Road Test: Iveco Daily Electric
Iveco has improved its electric Daily option for last mile delivery, says Dan Gilkes.
SECTOR Large van GVW 3.5-5.0 tonne POWER 60kW TORQUE 200Nm RANGE 200km (three batteries)
With inner city air quality and pollution a growing concern for many authorities, the scrutiny on diesel-powered delivery vehicles is becoming increasingly critical. Indeed with four major cities now planning to ban diesel by 2025, manufacturers and delivery businesses are increasingly looking to alternative fuels as a way of keeping goods on the move.
Iveco has for many years offered a number of power sources for its vans and trucks and has recently updated both its Daily Electric and Natural Power CNG vans. Daily Electric can be provided for both a 3.5-tonne or a 5.0-tonne chassis as not for cab or panel van.
Unlike most competitors Iveco continues to use a Sodium Nickel Chloride battery, which it claims is less affected by temperature and weather conditions, is 100% recyclable and offers a high 110Wh/kg energy density.
Depending on operating weight and chassis length, the vans can be equipped with one, two or three battery packs, delivering 44 miles, 95 miles or 125 miles of range respectively.
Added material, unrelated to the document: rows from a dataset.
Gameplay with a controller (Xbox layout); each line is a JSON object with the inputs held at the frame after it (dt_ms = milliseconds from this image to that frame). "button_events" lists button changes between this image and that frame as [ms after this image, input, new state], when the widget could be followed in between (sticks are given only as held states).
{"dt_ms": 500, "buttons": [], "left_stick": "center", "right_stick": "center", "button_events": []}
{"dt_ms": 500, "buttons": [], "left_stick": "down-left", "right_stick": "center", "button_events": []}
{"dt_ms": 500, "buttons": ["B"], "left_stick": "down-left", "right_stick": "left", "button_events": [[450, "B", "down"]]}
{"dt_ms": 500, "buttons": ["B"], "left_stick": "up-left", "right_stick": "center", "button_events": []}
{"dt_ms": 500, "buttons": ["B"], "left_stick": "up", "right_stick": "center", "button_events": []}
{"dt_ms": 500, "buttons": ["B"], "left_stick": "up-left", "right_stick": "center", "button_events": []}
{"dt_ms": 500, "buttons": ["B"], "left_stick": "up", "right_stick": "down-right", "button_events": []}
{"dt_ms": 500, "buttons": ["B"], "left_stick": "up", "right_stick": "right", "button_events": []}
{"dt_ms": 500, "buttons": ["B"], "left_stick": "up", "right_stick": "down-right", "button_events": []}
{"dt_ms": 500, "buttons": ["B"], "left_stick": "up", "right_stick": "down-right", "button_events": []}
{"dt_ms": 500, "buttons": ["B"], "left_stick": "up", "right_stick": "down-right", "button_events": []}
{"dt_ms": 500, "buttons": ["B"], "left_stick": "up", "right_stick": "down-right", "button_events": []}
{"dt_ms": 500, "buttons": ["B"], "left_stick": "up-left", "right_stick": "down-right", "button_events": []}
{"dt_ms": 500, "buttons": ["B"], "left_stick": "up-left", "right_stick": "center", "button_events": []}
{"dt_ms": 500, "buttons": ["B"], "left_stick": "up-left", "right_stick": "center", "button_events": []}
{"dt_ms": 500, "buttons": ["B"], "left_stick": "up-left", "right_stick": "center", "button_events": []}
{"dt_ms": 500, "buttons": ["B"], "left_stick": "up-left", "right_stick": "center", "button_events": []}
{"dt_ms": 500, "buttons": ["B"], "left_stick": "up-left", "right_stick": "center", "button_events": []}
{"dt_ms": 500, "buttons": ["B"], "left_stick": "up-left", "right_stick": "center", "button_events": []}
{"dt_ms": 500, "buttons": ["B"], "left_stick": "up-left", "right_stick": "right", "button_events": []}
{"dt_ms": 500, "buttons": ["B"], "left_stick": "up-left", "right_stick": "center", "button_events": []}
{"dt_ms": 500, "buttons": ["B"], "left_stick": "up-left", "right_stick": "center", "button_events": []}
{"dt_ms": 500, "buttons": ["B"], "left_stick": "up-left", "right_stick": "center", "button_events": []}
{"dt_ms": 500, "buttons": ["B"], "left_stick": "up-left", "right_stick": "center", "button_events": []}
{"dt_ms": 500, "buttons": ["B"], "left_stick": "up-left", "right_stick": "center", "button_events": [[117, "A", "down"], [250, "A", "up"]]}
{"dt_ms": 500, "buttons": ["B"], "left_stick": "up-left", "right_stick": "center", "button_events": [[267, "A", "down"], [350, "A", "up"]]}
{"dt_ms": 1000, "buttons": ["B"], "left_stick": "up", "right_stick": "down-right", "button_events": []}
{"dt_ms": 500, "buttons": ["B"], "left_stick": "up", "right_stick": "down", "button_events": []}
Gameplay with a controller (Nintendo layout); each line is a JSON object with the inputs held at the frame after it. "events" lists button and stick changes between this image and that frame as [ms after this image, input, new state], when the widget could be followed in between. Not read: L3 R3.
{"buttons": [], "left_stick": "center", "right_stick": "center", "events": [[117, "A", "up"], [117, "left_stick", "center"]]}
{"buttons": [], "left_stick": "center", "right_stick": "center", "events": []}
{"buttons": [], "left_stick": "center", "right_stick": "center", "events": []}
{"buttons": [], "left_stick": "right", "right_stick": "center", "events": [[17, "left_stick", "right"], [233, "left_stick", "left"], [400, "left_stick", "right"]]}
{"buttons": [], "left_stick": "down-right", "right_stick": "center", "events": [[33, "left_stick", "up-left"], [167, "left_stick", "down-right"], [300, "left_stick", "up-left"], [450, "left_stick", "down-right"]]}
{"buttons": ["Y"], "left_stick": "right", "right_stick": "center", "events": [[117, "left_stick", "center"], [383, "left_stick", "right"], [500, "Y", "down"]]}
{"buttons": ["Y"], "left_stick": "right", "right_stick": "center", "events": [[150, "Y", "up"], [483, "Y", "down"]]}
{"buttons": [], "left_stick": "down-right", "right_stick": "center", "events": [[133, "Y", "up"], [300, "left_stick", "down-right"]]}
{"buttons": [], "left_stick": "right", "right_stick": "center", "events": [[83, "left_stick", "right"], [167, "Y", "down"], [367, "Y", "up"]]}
Recent updates to the batteries have resulted in a 20% life extension, and a 100kg increase in van payload. Chassis cabs running at 3.5-tonnes can now handle a body and payload capacity of 1,541-1,623kg depending on body length.
There have been big changes inside the van too, where Iveco has now integrated the TomTom Bridge tablet interface into the dash. This provides all operating information on power use and regeneration.
Daily Electric uses a variation of the automatic transmission lever used in Daily Hi-Matic. This offers the usual R-N-D gear controls, but also allows the driver to select Eco or Power modes. However while Power mode provides reasonable acceleration, Eco is very slow to respond and is really only suitable for congested Stop/Start urban travel.
By moving the lever to the left and then forward and backwards, the driver can also opt for three regenerative modes, from coasting through normal to extra braking. In both the standard and extra braking settings there is very little need to use the main foot brake, as the electric retardation is enough to slow the van in most cases.
The big problem for Daily Electric, as it has always been, is one of cost. A single battery van will set you back £60,000, two batteries is £80,000 and the three-battery van is £100,000. However the Government does now offer a plug-in grant of up to 20%, to a maximum of £8,000, on a 3.5-tonne model.
That rises to a maximum of £20,000 for vehicles above 3.5-tonnes GVW. The Government is also looking at the option of raising the GVW of an alternatively-fueled van from 3.5 to 4.25-tonnes for a car licence holder, which would make the van more viable as that would add 350-400kg of payload.
Add in a £4,000 a year saving on diesel and £3,000 of London Congestion Charge and things are starting to look a little more acceptable, with the van becoming cost-neutral after six years.
There are of course a few ‘ifs’ and ‘buts’ involved, and in all honesty a company’s desire to be seen to be green is probably going to be more of a decision maker.
What we think
The improvements to Daily Electric have certainly made it a more viable proposition for UK urban delivery missions, if gross weights are raised.